15. Bolehnya mengikuti suara orang yang mengeraskan suara takbirnya, serta sahnya shalat orang yang mengeraskan suara takbirnya dan shalat orang yang mendengarkannya, namun sebagian ulama mensyaratkan bahwa hal itu sah apabila sebelumnya telah ada izin dari imam.

16. Kisah ini dijadikan dalil oleh Ath-Thabari untuk menyatakan bahwa imam boleh meninggalkan posisinya lalu bermakmum kepada orang lain tanpa hams memutuskan shalat yang sedang dilakukan.

17. Boleh mengangkat imam saat shalat berlangsung.
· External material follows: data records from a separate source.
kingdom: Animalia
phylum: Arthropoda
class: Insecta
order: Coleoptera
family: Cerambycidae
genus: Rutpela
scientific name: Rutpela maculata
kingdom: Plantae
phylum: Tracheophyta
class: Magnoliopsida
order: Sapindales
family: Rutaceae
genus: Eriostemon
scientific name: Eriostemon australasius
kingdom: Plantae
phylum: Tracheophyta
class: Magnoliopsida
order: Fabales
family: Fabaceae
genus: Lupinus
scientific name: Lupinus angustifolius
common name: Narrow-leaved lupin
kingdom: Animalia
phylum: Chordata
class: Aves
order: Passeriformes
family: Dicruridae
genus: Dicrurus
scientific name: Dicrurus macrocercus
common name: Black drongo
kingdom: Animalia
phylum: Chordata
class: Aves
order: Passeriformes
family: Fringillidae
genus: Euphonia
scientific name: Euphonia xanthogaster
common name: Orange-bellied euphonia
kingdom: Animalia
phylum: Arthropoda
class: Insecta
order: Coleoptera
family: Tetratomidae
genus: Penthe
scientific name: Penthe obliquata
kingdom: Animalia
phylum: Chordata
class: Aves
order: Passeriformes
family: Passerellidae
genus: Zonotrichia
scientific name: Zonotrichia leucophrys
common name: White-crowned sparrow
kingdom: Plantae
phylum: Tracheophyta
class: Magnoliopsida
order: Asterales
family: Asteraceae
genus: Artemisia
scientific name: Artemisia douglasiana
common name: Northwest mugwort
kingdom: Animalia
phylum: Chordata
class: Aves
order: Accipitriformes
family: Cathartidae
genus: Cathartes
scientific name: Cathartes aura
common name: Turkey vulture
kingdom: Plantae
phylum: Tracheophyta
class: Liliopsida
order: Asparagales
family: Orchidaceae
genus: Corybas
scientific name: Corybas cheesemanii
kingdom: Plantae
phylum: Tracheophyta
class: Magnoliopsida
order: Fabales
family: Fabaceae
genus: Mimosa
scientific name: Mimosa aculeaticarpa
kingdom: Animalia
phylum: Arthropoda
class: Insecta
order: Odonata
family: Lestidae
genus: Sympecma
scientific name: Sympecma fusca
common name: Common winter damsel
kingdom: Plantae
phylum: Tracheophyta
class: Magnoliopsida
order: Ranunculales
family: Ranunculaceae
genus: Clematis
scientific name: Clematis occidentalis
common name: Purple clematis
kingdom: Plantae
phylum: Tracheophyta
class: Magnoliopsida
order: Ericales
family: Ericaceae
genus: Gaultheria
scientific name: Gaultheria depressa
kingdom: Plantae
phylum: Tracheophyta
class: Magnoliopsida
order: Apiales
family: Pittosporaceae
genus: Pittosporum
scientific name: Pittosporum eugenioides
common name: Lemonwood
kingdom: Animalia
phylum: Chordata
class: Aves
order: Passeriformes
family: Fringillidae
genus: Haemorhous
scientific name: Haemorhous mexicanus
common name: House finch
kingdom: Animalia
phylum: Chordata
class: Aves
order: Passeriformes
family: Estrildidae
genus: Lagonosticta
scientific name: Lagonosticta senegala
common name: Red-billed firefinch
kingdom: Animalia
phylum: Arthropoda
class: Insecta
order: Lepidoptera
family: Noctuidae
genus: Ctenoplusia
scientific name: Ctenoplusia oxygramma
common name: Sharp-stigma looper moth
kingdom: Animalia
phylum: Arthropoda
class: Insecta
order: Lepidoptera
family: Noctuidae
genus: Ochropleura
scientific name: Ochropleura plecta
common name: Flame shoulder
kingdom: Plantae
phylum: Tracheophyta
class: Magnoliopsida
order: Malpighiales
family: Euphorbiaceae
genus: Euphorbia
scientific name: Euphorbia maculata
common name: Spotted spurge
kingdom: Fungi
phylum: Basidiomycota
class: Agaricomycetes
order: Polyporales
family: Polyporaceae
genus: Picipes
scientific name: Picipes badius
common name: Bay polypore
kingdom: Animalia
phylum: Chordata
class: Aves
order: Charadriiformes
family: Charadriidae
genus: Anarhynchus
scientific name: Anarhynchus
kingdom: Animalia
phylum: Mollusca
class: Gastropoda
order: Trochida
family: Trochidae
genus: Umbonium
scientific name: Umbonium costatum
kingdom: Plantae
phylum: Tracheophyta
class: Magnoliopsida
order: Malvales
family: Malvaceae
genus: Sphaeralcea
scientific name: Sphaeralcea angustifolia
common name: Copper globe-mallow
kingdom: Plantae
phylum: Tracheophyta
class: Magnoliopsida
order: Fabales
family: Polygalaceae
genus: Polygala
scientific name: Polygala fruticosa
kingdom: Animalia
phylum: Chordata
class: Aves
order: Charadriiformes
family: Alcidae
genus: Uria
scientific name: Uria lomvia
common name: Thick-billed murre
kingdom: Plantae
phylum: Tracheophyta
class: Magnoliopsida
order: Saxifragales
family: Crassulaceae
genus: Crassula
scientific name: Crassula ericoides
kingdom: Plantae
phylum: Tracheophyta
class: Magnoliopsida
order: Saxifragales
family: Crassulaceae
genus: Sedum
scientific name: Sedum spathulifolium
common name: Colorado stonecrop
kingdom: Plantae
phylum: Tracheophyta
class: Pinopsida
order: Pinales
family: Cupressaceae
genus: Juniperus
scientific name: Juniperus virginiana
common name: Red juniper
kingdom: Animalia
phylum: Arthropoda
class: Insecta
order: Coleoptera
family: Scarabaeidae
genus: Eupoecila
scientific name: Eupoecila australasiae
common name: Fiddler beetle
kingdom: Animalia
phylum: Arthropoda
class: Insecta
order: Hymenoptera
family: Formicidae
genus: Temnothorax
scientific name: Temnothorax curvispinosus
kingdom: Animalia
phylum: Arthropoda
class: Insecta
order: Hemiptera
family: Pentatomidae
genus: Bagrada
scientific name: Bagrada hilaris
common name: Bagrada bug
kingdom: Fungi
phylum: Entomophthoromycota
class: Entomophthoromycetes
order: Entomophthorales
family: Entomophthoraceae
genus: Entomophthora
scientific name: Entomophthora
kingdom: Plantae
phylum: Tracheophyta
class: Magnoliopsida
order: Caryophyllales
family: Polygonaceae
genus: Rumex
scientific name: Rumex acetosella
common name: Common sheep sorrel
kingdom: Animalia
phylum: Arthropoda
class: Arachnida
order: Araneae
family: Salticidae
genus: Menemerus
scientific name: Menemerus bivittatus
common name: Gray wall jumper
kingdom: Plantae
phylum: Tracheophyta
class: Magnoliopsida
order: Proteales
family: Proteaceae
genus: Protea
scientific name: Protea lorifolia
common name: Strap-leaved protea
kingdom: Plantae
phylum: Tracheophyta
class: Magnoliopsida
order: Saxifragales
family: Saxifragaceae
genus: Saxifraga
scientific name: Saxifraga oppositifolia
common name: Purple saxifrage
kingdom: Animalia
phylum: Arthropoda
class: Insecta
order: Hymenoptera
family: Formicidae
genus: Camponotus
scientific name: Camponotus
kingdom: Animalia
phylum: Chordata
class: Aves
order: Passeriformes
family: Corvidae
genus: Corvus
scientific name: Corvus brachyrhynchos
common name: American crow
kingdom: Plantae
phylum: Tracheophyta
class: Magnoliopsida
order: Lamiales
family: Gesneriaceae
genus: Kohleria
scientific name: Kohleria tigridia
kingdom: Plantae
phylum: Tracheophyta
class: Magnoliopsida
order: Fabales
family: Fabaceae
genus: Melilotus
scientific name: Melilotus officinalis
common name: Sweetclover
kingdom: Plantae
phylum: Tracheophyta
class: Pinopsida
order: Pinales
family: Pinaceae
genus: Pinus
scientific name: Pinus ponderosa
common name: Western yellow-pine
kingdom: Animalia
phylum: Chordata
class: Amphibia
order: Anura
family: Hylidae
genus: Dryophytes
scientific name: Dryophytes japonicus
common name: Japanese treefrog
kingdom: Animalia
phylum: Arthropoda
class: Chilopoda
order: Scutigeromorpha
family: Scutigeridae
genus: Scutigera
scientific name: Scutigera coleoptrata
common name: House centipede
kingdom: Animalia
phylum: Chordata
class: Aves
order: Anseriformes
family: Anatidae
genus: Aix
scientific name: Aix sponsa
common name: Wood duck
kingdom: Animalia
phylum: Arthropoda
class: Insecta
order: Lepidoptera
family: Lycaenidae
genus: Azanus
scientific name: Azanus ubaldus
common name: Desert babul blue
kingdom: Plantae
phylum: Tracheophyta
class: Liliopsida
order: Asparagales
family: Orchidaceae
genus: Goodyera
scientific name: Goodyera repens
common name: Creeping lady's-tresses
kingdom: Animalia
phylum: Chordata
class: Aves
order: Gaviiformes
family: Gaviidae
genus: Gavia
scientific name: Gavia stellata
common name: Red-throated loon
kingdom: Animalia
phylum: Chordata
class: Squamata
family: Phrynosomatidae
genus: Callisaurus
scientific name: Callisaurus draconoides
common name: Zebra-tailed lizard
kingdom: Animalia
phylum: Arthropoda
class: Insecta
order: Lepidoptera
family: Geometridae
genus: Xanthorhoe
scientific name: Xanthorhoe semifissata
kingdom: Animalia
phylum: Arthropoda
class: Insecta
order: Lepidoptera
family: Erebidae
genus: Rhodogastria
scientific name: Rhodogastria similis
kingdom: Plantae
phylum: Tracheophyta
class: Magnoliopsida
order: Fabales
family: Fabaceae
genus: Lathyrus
18. Takbiratul ihram makmum boleh mendahului takbiratul ihram imam, berdasarkan bahwa Abu Bakar pada awal shalat (sebagai imam) meninggalkan posisinya dan bermakmum kepada Rasulullah SAW. Kami telah menyebutkan bahwa inilah makna yang kuat. Pendapat ini didukung oleh riwayat Arqam bin Syarahbil dari Ibnu Abbas, (Maka Nabi SAW memulai bacaan dari tempat berhentinya bacaan Abu Bakar).

19.  Kisah ini dijadikan sebagai dalil sahnya shalat seseorang yang mampu berdiri -lalu ia shalat sambil berdiri- di belakang imam. yang duduk. Berbeda dengan pandangan dalam madzhab Maliki dan pandangan Imam Ahmad yang mewajibkan makmum untuk duduk pada saat imam shalat sambil duduk, seperti akan dibahas dalam bab, “Sesungguhnya Imam Dijadikan untuk Diikuti” insya Allah.